10th Sunday in Ordinary Time
10th Sunday / Ordinary / C
June 4-5, 2016
St. Thomas Aquinas, Ames, Iowa
Fr. Jon Seda
Friday afternoon I left the office and went home to work on the homily. I had been struggling all week with the readings, and then my prayers were answered. I opened my email and a friend had sent me a excerpt of a blog of a woman she knows. And it captures the message of the Gospel well.
The blog is by a woman named Lori Harris, who with her eight children have deliberately chosen to live in a tough neighborhood in North Carolina. Her goal is to plant evangelical churches, be a witness to Jesus, and in her words, to be an intentional neighbor. In her blog she talks about the struggle in her heart to raise children with Christian values while drug deals and domestic violence happen right outside their door. She is convinced that God has called her to live with the poor and witness to Jesus. Yet as a mother she wants to protect her children and keep them safe.
She says: "If I could narrow down all the hard things about following Jesus into one hard thing, it would have to be this: To love like Jesus, then I must choose to be where Jesus would be, and trust His goodness there.
But here's the rub: I am a mama and as a mama, I am prone to want to hole up and hide out. Keep safe. Stay secure. Preserve self and family. I'm prone to want to believe that my primary job in this life is to launch Jesus followers into this world, one Harris kid at a time.
But that's a lie.
Being a good mother means that I give my children to Jesus. Being a good mother means that I make our home where Jesus is and invite my children to join Him there. Being a good mother means that I make wide open spaces for my children to see Jesus building His Kingdom among people who are not clean or neat or pretty. Or safe. And being a good mother means that when I want to choose my family over my neighbors, I lean on Jesus and trust Him to show me how to love both, even when I don't know now."
Now that is a woman of great faith, and who shows a message of today's Gospel. In a commentary on today's Gospel, the Scripture scholar Jeff Cavins says that Jesus reveals a God unlike the gods of the Romans and Greeks of the time, who float above the clouds. Jesus' God enters into all of human experience, including death, and he gets messy.
Jesus contrasts withi the religious leaders of the time, the Pharisees, the term which means the separated ones. The Pharisees defined themselves by what they would not do.
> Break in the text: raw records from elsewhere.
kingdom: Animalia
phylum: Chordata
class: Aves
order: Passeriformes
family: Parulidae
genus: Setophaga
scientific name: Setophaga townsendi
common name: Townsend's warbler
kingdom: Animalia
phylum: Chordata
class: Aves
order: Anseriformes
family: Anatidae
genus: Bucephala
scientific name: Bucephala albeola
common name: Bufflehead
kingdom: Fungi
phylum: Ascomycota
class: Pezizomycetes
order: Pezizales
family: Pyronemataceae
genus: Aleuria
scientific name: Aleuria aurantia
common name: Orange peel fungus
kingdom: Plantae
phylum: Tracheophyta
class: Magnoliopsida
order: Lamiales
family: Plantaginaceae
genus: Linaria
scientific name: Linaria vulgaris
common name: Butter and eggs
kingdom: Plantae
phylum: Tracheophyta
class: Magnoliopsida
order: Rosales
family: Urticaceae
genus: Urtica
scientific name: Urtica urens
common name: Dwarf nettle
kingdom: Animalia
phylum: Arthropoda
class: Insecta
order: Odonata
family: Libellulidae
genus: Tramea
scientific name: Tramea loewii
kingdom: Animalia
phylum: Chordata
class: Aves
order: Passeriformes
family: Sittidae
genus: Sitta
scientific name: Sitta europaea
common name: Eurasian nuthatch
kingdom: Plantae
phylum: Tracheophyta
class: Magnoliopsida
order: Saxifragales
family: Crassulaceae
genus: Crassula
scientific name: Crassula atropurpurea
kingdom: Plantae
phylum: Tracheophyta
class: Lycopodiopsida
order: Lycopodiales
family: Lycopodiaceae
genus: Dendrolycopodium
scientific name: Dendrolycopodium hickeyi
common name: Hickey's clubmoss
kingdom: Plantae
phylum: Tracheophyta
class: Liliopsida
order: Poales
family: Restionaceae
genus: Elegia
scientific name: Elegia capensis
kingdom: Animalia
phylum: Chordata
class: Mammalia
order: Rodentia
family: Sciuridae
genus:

Judaism of the time was afraid of interacting with the world, which is why so many laws were accumulated through the centuries that were meant to separate them from their neighbors. Many things were declared unclean, so you could not touch them, so as not to be tainted by evil.
But Jesus defines himself not be what he would not do, but by what he does do. In the Gospel, he touches the coffin, which would have made him unclean. No Pharisee would ever have done that. He does this so he can raise the dead man back to life and gives him to his mother. Cavins concludes that like Jesus, yes we are separated from the world in a certain sense. But the difference is that we are separated precisely to do the work of God, which means entering into the messiness and dirtiness of this world.
Jesus motivation is not to display his divine power, but to reveal divine compassion. The Gospel explicitly tells us that this woman was a widow, and this was her only son. In that society, women became beggars without a husband or son to support her. The death of her only son doomed her into being homeless and desperate. So while she is crying for her son, she is also crying for herself because in his death, she has lost all her social security. But God hears the cry of the poor and he gets involved.
This is really what Pope Francis is asking of our church, to do the same and not be separate or aloof. He often talks about the church as a field hospital after a battle, where we get our hands dirty and bloody. Where there is pain and suffering, there the church should be, meaning you and me.
It is remarkable to learn about people like Lori Harris. Very few of us will be called to choose to live in a tough neighborhood, but perhaps we just need to pay attention to those God has already put into our lives. Perhaps we need to rise above our self-absorption and simply pay attention to those around us. God hears the cry of the poor, and so must we. We cannot be aloof from the poor and addicted, from the lonely and rejected, from the little people and brokenhearted.
Jesus reveals a God much different from the Roman and Greek gods who float above the clouds. Jesus himself was not like the Pharisees, obsessed by being separate from this world. He broke the rules, he himself became unclean, so that he could bring life to a dead man. Jesus entered into the messiness of life. Where he has gone, we must follow.